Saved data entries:
-- Opening Marker --

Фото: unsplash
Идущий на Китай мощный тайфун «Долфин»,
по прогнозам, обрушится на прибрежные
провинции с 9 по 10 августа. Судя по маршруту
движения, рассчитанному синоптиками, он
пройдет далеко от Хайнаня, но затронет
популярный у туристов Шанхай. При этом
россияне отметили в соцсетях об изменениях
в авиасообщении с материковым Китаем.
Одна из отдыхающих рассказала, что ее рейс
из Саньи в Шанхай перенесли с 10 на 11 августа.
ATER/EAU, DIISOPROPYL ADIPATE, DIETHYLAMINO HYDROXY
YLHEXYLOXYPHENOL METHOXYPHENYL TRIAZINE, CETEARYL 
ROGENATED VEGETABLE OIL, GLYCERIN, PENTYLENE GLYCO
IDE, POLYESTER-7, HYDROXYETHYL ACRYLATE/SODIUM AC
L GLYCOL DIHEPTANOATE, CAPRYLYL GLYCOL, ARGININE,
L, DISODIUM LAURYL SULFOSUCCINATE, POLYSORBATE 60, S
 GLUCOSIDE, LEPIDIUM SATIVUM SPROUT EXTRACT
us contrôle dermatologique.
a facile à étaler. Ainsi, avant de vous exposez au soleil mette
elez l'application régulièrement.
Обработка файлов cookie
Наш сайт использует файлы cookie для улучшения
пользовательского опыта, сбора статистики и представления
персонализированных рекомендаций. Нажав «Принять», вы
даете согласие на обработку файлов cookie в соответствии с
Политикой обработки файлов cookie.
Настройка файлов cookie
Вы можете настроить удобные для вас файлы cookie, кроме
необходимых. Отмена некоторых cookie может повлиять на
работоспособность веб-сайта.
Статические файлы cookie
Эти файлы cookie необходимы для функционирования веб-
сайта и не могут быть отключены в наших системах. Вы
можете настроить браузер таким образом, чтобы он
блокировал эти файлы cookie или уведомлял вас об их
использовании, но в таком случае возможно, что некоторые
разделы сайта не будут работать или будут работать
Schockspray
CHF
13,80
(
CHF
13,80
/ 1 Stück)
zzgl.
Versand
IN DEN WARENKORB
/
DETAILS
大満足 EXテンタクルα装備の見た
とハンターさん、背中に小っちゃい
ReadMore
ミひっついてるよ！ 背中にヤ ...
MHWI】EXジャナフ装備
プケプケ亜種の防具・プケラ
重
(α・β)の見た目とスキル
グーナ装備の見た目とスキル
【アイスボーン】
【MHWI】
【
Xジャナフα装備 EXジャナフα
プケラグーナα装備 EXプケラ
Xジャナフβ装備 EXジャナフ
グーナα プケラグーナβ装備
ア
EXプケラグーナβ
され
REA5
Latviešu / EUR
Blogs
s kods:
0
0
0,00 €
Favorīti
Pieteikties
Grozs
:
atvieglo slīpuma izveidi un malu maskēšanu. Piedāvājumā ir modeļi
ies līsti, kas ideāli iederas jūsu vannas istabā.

-- Closing Marker --

## Your task:
Put every line of text from the rows above into a Markdown table with the columns "No." and "Line", one line per table row, and skip any blank lines.

## Response area:
| No. | Line |
|---|---|
| 1 | Фото: unsplash |
| 2 | Идущий на Китай мощный тайфун «Долфин», |
| 3 | по прогнозам, обрушится на прибрежные |
| 4 | провинции с 9 по 10 августа. Судя по маршруту |
| 5 | движения, рассчитанному синоптиками, он |
| 6 | пройдет далеко от Хайнаня, но затронет |
| 7 | популярный у туристов Шанхай. При этом |
| 8 | россияне отметили в соцсетях об изменениях |
| 9 | в авиасообщении с материковым Китаем. |
| 10 | Одна из отдыхающих рассказала, что ее рейс |
| 11 | из Саньи в Шанхай перенесли с 10 на 11 августа. |
| 12 | ATER/EAU, DIISOPROPYL ADIPATE, DIETHYLAMINO HYDROXY |
| 13 | YLHEXYLOXYPHENOL METHOXYPHENYL TRIAZINE, CETEARYL  |
| 14 | ROGENATED VEGETABLE OIL, GLYCERIN, PENTYLENE GLYCO |
| 15 | IDE, POLYESTER-7, HYDROXYETHYL ACRYLATE/SODIUM AC |
| 16 | L GLYCOL DIHEPTANOATE, CAPRYLYL GLYCOL, ARGININE, |
| 17 | L, DISODIUM LAURYL SULFOSUCCINATE, POLYSORBATE 60, S |
| 18 |  GLUCOSIDE, LEPIDIUM SATIVUM SPROUT EXTRACT |
| 19 | us contrôle dermatologique. |
| 20 | a facile à étaler. Ainsi, avant de vous exposez au soleil mette |
| 21 | elez l'application régulièrement. |
| 22 | Обработка файлов cookie |
| 23 | Наш сайт использует файлы cookie для улучшения |
| 24 | пользовательского опыта, сбора статистики и представления |
| 25 | персонализированных рекомендаций. Нажав «Принять», вы |
| 26 | даете согласие на обработку файлов cookie в соответствии с |
| 27 | Политикой обработки файлов cookie. |
| 28 | Настройка файлов cookie |
| 29 | Вы можете настроить удобные для вас файлы cookie, кроме |
| 30 | необходимых. Отмена некоторых cookie может повлиять на |
| 31 | работоспособность веб-сайта. |
| 32 | Статические файлы cookie |
| 33 | Эти файлы cookie необходимы для функционирования веб- |
| 34 | сайта и не могут быть отключены в наших системах. Вы |
| 35 | можете настроить браузер таким образом, чтобы он |
| 36 | блокировал эти файлы cookie или уведомлял вас об их |
| 37 | использовании, но в таком случае возможно, что некоторые |
| 38 | разделы сайта не будут работать или будут работать |
| 39 | Schockspray |
| 40 | CHF |
| 41 | 13,80 |
| 42 | ( |
| 43 | CHF |
| 44 | 13,80 |
| 45 | / 1 Stück) |
| 46 | zzgl. |
| 47 | Versand |
| 48 | IN DEN WARENKORB |
| 49 | / |
| 50 | DETAILS |
| 51 | 大満足 EXテンタクルα装備の見た |
| 52 | とハンターさん、背中に小っちゃい |
| 53 | ReadMore |
| 54 | ミひっついてるよ！ 背中にヤ ... |
| 55 | MHWI】EXジャナフ装備 |
| 56 | プケプケ亜種の防具・プケラ |
| 57 | 重 |
| 58 | (α・β)の見た目とスキル |
| 59 | グーナ装備の見た目とスキル |
| 60 | 【アイスボーン】 |
| 61 | 【MHWI】 |
| 62 | 【 |
| 63 | Xジャナフα装備 EXジャナフα |
| 64 | プケラグーナα装備 EXプケラ |
| 65 | Xジャナフβ装備 EXジャナフ |
| 66 | グーナα プケラグーナβ装備 |
| 67 | ア |
| 68 | EXプケラグーナβ |
| 69 | され |
| 70 | REA5 |
| 71 | Latviešu / EUR |
| 72 | Blogs |
| 73 | s kods: |
| 74 | 0 |
| 75 | 0 |
| 76 | 0,00 € |
| 77 | Favorīti |
| 78 | Pieteikties |
| 79 | Grozs |
| 80 | : |
| 81 | atvieglo slīpuma izveidi un malu maskēšanu. Piedāvājumā ir modeļi |
| 82 | ies līsti, kas ideāli iederas jūsu vannas istabā. |